READING TEXT:
UK economy forecast to take £35bn hit from Middle East conflict as business distress surges

Oil touched a one-month high of $115 per barrel on Tuesday as new forecasts warned the UK faces a £35 billion blow from the Middle East hostilities, even if tensions ease quickly, and fresh data showed a sharp rise in corporate financial distress.
The National Institute of Economic and Social Research said in its latest quarterly Economic Outlook that, in a best-case scenario, the crisis would drain £35 billion from the UK economy across this year and through the end of 2027. The institute said the conflict has materially weakened the outlook by triggering an energy price shock, pushing up inflation and eroding consumer spending power.
It is also factoring in a stall in UK growth in the second half of the year. “This is a serious blow to the government’s mission to get the UK economy growing again,” said NIESR director Dr David Aikman, adding that the situation has exposed how highly the UK remains exposed to global energy shocks.
Even if hostilities ease rapidly, he said, higher energy prices would leave households poorer, businesses facing higher costs and the economy smaller than NIESR expected only a few months ago. The oil price spike followed geopolitical jitters after US President Donald Trump signalled plans to step up military activity to blockade Iran.

Collected data:

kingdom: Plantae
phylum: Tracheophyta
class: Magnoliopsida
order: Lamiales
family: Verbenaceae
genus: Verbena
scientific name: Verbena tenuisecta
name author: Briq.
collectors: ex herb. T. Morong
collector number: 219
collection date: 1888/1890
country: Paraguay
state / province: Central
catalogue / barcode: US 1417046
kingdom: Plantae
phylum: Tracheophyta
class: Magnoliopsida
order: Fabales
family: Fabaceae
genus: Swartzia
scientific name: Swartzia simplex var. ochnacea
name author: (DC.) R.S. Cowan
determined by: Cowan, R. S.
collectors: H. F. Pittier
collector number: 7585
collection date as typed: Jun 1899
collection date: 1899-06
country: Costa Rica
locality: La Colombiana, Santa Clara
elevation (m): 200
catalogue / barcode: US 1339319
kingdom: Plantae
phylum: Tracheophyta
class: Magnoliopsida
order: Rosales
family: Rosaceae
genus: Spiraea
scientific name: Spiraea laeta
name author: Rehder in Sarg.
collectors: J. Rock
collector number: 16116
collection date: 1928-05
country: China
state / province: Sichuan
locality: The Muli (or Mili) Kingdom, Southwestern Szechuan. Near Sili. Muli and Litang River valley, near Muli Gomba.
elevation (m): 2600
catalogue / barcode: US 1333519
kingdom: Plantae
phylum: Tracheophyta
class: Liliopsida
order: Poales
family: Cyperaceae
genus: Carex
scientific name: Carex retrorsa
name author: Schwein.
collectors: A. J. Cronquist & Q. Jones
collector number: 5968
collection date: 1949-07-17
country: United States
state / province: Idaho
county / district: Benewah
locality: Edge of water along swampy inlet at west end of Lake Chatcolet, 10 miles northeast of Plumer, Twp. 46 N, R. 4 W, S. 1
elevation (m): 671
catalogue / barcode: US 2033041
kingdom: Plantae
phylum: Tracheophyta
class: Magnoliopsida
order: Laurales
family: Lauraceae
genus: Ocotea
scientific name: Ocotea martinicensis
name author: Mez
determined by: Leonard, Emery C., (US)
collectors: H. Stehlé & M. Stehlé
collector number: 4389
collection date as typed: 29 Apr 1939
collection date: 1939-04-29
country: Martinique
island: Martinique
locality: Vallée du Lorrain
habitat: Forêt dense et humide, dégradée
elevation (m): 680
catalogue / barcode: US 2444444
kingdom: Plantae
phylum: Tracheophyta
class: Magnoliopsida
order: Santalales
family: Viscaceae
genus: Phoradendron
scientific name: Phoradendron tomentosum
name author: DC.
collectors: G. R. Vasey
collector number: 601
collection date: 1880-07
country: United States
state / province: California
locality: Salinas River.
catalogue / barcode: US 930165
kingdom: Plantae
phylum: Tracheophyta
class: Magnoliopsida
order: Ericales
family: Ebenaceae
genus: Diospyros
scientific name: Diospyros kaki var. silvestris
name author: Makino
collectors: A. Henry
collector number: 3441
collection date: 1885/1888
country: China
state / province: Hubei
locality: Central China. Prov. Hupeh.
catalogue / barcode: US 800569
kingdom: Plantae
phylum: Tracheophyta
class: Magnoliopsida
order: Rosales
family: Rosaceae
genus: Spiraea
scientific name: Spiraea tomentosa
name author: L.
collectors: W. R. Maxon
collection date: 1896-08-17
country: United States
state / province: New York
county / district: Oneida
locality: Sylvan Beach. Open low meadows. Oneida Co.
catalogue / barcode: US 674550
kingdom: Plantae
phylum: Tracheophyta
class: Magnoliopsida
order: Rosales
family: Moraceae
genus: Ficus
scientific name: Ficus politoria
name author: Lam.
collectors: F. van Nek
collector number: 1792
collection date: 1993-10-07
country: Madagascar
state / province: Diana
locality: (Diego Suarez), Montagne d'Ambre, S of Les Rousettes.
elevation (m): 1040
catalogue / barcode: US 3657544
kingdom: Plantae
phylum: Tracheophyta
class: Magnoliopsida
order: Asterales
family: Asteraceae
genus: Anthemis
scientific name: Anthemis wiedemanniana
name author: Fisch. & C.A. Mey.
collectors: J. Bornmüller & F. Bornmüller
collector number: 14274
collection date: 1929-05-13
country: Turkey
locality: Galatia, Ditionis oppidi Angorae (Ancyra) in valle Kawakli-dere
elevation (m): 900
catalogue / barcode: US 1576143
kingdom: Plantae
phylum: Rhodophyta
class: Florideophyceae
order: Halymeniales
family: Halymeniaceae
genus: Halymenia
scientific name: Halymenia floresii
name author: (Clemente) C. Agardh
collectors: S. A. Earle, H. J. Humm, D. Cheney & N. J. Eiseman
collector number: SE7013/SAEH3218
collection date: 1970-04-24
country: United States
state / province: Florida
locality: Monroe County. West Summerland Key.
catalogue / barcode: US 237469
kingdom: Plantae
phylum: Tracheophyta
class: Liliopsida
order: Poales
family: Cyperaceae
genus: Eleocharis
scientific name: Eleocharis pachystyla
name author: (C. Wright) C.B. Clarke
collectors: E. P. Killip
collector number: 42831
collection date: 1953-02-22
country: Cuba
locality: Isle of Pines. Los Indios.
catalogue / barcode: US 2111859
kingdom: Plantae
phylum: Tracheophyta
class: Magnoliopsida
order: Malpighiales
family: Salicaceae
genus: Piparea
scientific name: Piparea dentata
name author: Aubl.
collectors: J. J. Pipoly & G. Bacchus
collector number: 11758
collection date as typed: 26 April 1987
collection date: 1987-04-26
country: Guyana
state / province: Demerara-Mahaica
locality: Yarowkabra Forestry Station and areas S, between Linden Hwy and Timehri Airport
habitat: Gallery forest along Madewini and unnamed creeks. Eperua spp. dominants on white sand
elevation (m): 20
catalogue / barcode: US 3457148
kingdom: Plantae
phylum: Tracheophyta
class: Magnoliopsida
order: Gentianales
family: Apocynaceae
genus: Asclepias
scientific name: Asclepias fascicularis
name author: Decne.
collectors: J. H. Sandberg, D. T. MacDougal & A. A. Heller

EXERCISE INSTRUCTIONS:
Answer these questions using the article on the UK economy and the Middle East conflict.
(a) What one-month high did oil touch on Tuesday?
(b) Who is the director of the National Institute of Economic and Social Research?
(c) What plans did US President Donald Trump signal?

THE COMPLETED TASK:
(a) $115 per barrel
(b) Dr David Aikman
(c) Plans to step up military activity to blockade Iran